=== What to work on ===
1) According to the producer-consumer exercise text, how many numbers can producer_buffer hold?
2) Please reproduce word for word the passage of the producer-consumer exercise text starting at "Implementing the same" and ending at "on the observations.".

=== Text provided ===
···
Recall the producer consumer problem from the lecture. Let us limit the scope of the problem as follows: There are two producers and one consumer. Each producer generates a random number between 1 and 10 (inclusive) and inserts (writes) to producer_buffer. Consumer reads (consumes) these numbers one at a time and updates the sum of all numbers consumed in consumer_sum variable. The producer_buffer can store only 10 numbers and the producers are not allowed to overwrite any unconsumed number.
Exercise 7
prod-con-threads.c is a basic code skeleton for producer consumer problem without synchronization constructs. Implement the above-mentioned producer-consumer scenario with synchronization using pthreads, mutexes and/or condition variables starting from the code skeleton (prod-con-threads.c). You may add any number of synchronization constructs and other functions as required.
Implementing the same producer consumer logic with processes involves allocating memory from the kernel space as a means of maintaining a global variable (For inter-process communication). Refer to the example which uses shared memory with processes in semaph.c
Exercise 8
Implement the above-mentioned producer-consumer scenario with synchronization using processes and semaphores. The very basic approach should be as follows:
// allocate shared memory // allocate semaphores if (fork()) producer(); //
producer 1
if (fork()) producer(); // consumer();
// cleanup shared memory
producer 2
Exercise 9
Limit the number of total items (numbers) produced by the consumers to 100 and measure the time taken to complete the program for both cases (processes and pthreads). Comment on the observations.
Part 4: Debugging
Viewing Processes and Threads
To view the running processes and threads in a linux console, we can use ps and top commands. These commands should be invoked separately in a different terminal window.
To see a list of processes running on your system details, run any of the following commands in a terminal:
• ps –ef
• ps -A
• top
If too many information is printed and impossible to read at one time, you can pipe the output through the less command to scroll through them at your own pace:
ps -A | less
More information on ps: http://man7.org/linux/man-pages/man1/ps.1.html or type in man ps in the console.
···
=== Given records ===
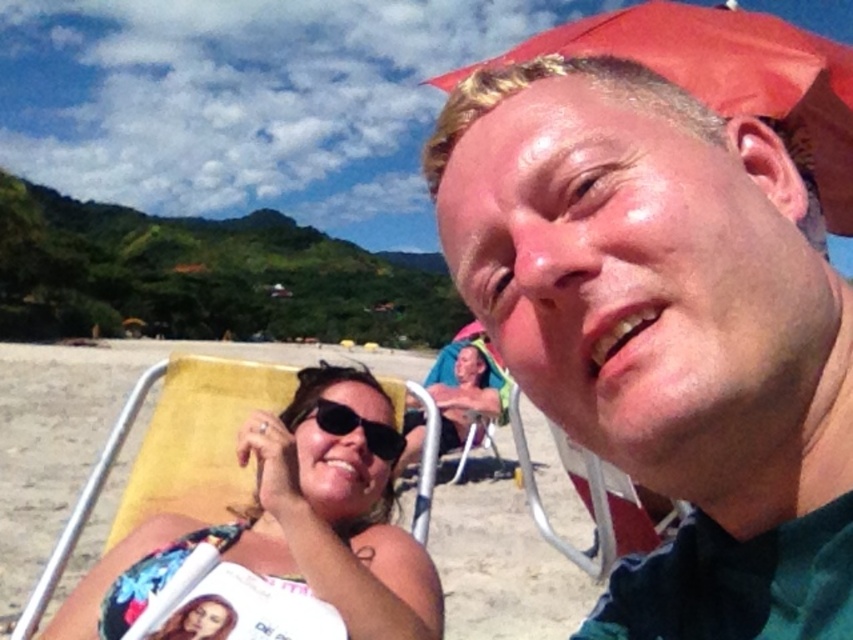
Question: Which of the following is the farthest from the observer?

Choices:
 (A) matte black sunglasses at center
 (B) black matte sunglasses at center
 (C) matte yellow towel at lower left
 (D) red fabric umbrella at upper right

Answer: (A)

Question: Which point is farther to the camera?

Choices:
 (A) (821, 305)
 (B) (332, 422)
 (C) (468, 364)
 (D) (704, 77)

Answer: (C)

Question: Which point is closer to the camera?

Choices:
 (A) black matte sunglasses at center
 (B) red fabric umbrella at upper right
 (C) matte black sunglasses at center

Answer: (B)

Question: Does matte green shirt at center have a greater width compared to red fabric umbrella at upper right?

Choices:
 (A) no
 (B) yes

Answer: (A)

Question: Observing the image, what is the correct spatial positioning of matte green shirt at center in reference to red fabric umbrella at upper right?

Choices:
 (A) above
 (B) below

Answer: (B)

Question: Can you confirm if matte yellow towel at lower left is positioned below black matte sunglasses at center?

Choices:
 (A) no
 (B) yes

Answer: (B)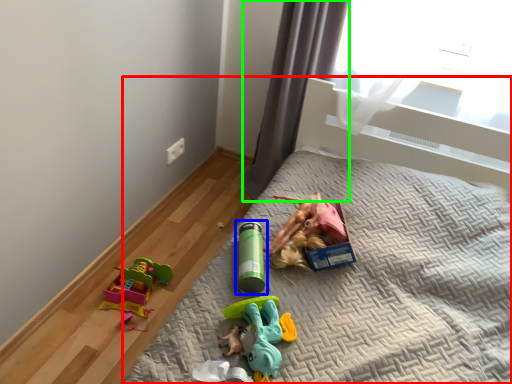
Question: Which object is positioned farthest from bed (highlighted by a red box)? Select from toy (highlighted by a blue box) and curtain (highlighted by a green box).

Choices:
 (A) toy
 (B) curtain

Answer: (B)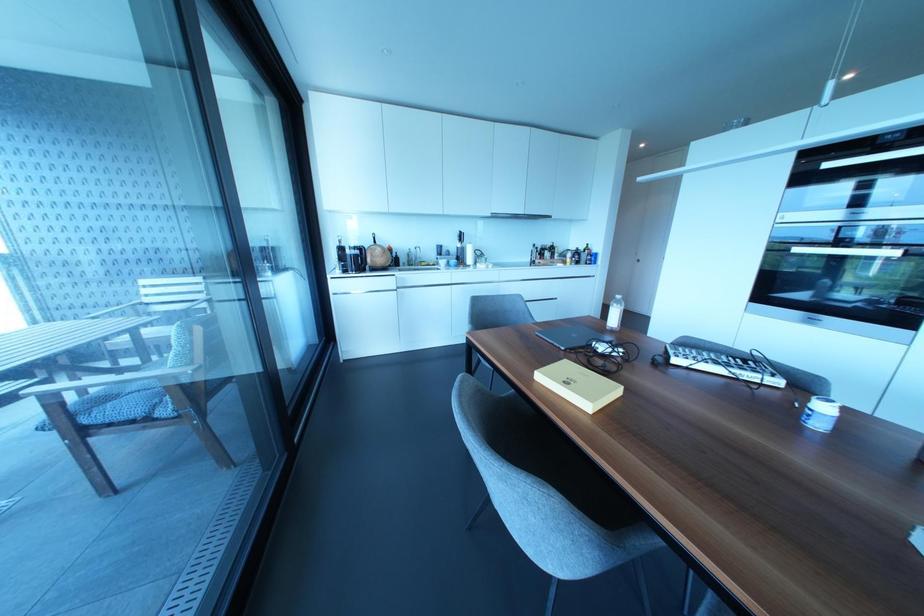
···
=== In response ===
1) Only 10 numbers.

2)
Implementing the same producer consumer logic with processes involves allocating memory from the kernel space as a means of maintaining a global variable (For inter-process communication). Refer to the example which uses shared memory with processes in semaph.c
Exercise 8
Implement the above-mentioned producer-consumer scenario with synchronization using processes and semaphores. The very basic approach should be as follows:
// allocate shared memory // allocate semaphores if (fork()) producer(); //
producer 1
if (fork()) producer(); // consumer();
// cleanup shared memory
producer 2
Exercise 9
Limit the number of total items (numbers) produced by the consumers to 100 and measure the time taken to complete the program for both cases (processes and pthreads). Comment on the observations.